Thank you that was very informative for me. I was wondering what it would be. 

So with me shooting. 3200, F2.8 1/500. I would have to shot at 12,800, f5.6, 1/500 just to pull off the same shot. and I lose the zoom from having a crop.  

and if I want to take my shutter speed up to 1/1000 from 1/500, I would have to bring the ISO 12,800 to 25,600....... <<<<<------ So now I wonder how high the ISO would go before the noise starts being noticeable on the 5d mark iii.


----------



## ronlane (Apr 13, 2015)

Mashburn said:


> syaudi said:
> 
> 
> > as someone with a 5DMIII and a 100-400mm f/4.5-5.3L...hell yeah.
> ...



While the 7D may have more fps than the 70D, I don't think it would be a better choice. Now the 7D mk II, on the other hand, I think would be a good alternative. I'm still waiting to see how it and the new 100-400mm are going to do for high school football. (I have a friend that has this combination).


----------



## Overread (Apr 13, 2015)

You could consider a 5DMIII and a Sigma 120-300mm f2.8 OS. That replicates a rough similar range coverage whilst keeping the zoom feature in the lens. So you don't lose on apertures what you gain in ISO. The only downside is that the 120-300mm is a lot heavier so you might want a monopod to go with it to take the strain off your arms a bit. 

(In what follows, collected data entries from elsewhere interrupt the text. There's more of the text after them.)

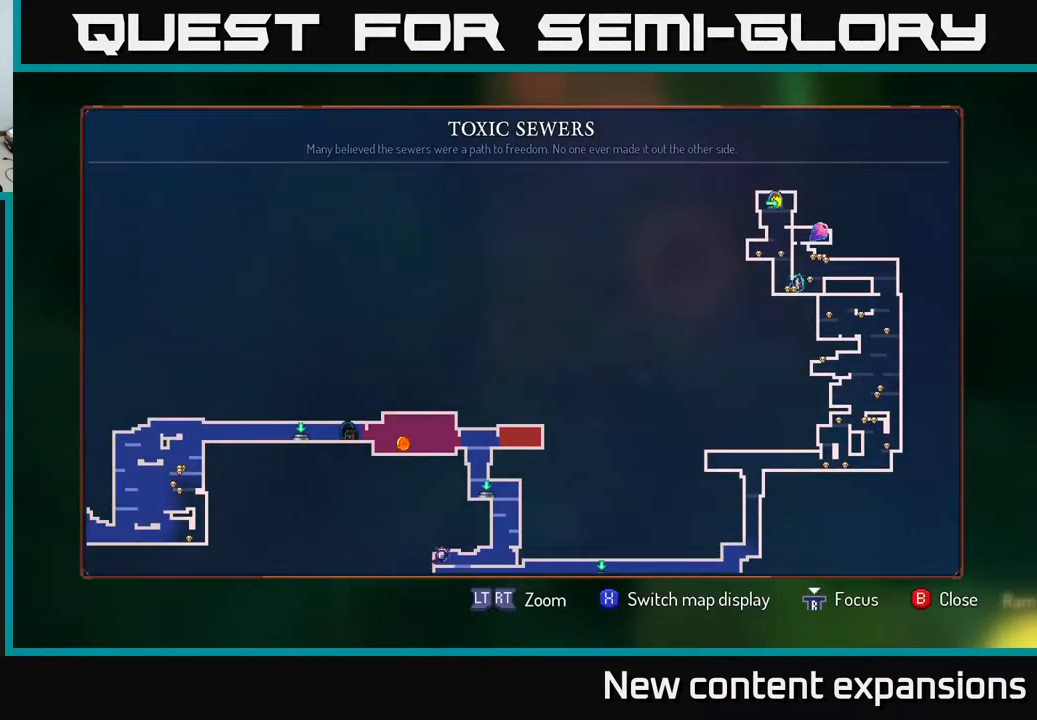
{"buttons": [], "left_stick": "center", "right_stick": "center", "events": []}
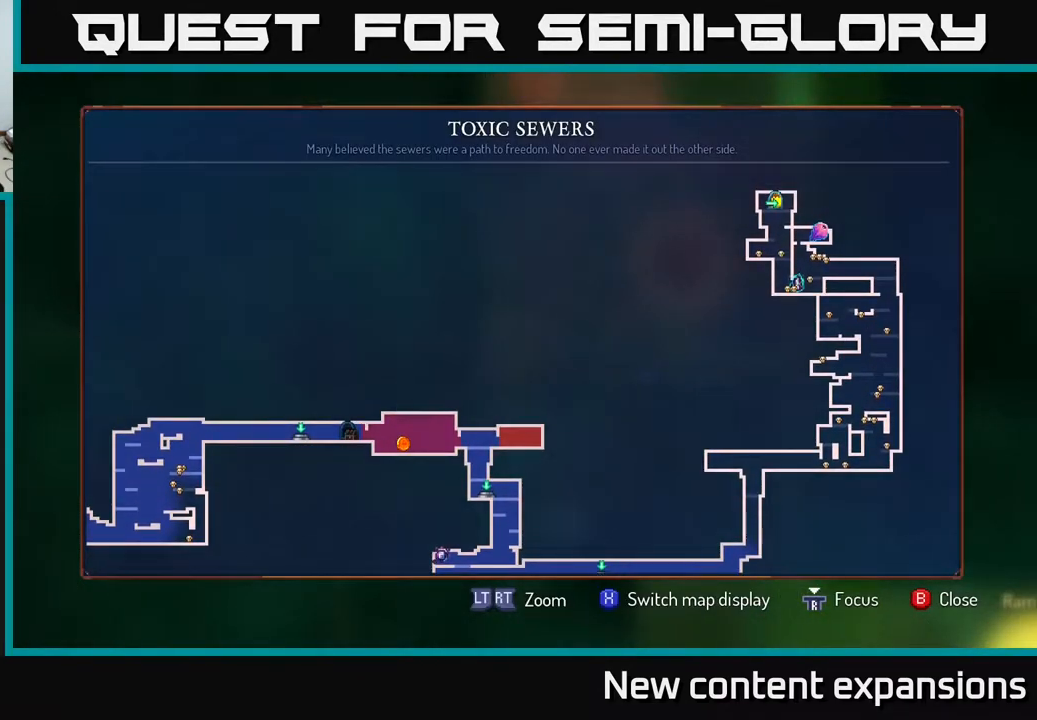
{"buttons": [], "left_stick": "center", "right_stick": "center", "events": []}
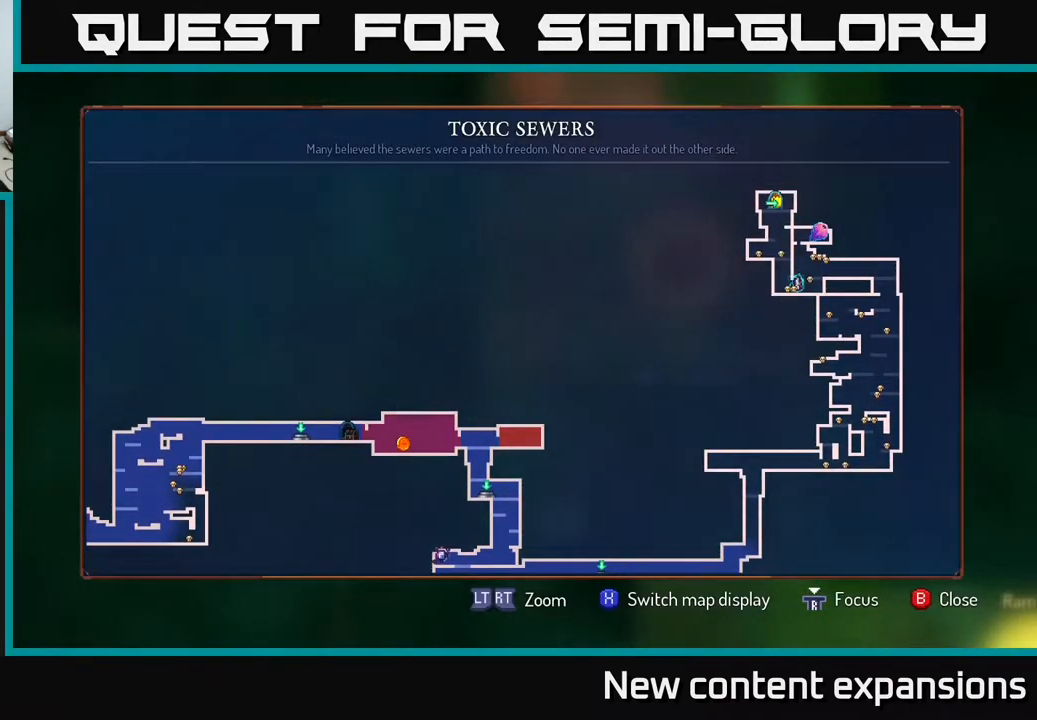
{"buttons": [], "left_stick": "center", "right_stick": "center", "events": []}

A 70-200mm f2.8 can be used all day without much trouble - 120-300mm is a lot more strain. 

Another option is you could consider a combo - 5DMIII with a 300mm f2.8. You gain in prime goodness, but lose in weight (though lighter than the sigma zoom) and in the lack of zoom.


----------



## fjrabon (Apr 13, 2015)

having used both of those lenses on a 7D and a 5DII to shoot high school football, I can tell you the 70D and 70-200 f/2.8 will outshoot the 100-400 3.5-5.6 on a 5DIII any day of the week, and it won't even be particularly close.  Especially since the whole point of the 100-400 will be so that you can shoot at the tele end, where it's at 5.6.


----------



## Mashburn (Apr 13, 2015)

ronlane said:


> Mashburn said:
> 
> 
> > syaudi said:
> ...







 go to 4:20 seconds into the video. this of course is not sports. but you can see at 3200 70D is basically the same for a 7D mk ii at 6400. very very impressed with that.  SO I am now thinking of going that route of trying to sell my 70D.


----------



## Mashburn (Apr 13, 2015)

Overread said:


> You could consider a 5DMIII and a Sigma 120-300mm f2.8 OS. That replicates a rough similar range coverage whilst keeping the zoom feature in the lens. So you don't lose on apertures what you gain in ISO. The only downside is that the 120-300mm is a lot heavier so you might want a monopod to go with it to take the strain off your arms a bit.
> 
> A 70-200mm f2.8 can be used all day without much trouble - 120-300mm is a lot more strain.
> 
> Another option is you could consider a combo - 5DMIII with a 300mm f2.8. You gain in prime goodness, but lose in weight (though lighter than the sigma zoom) and in the lack of zoom.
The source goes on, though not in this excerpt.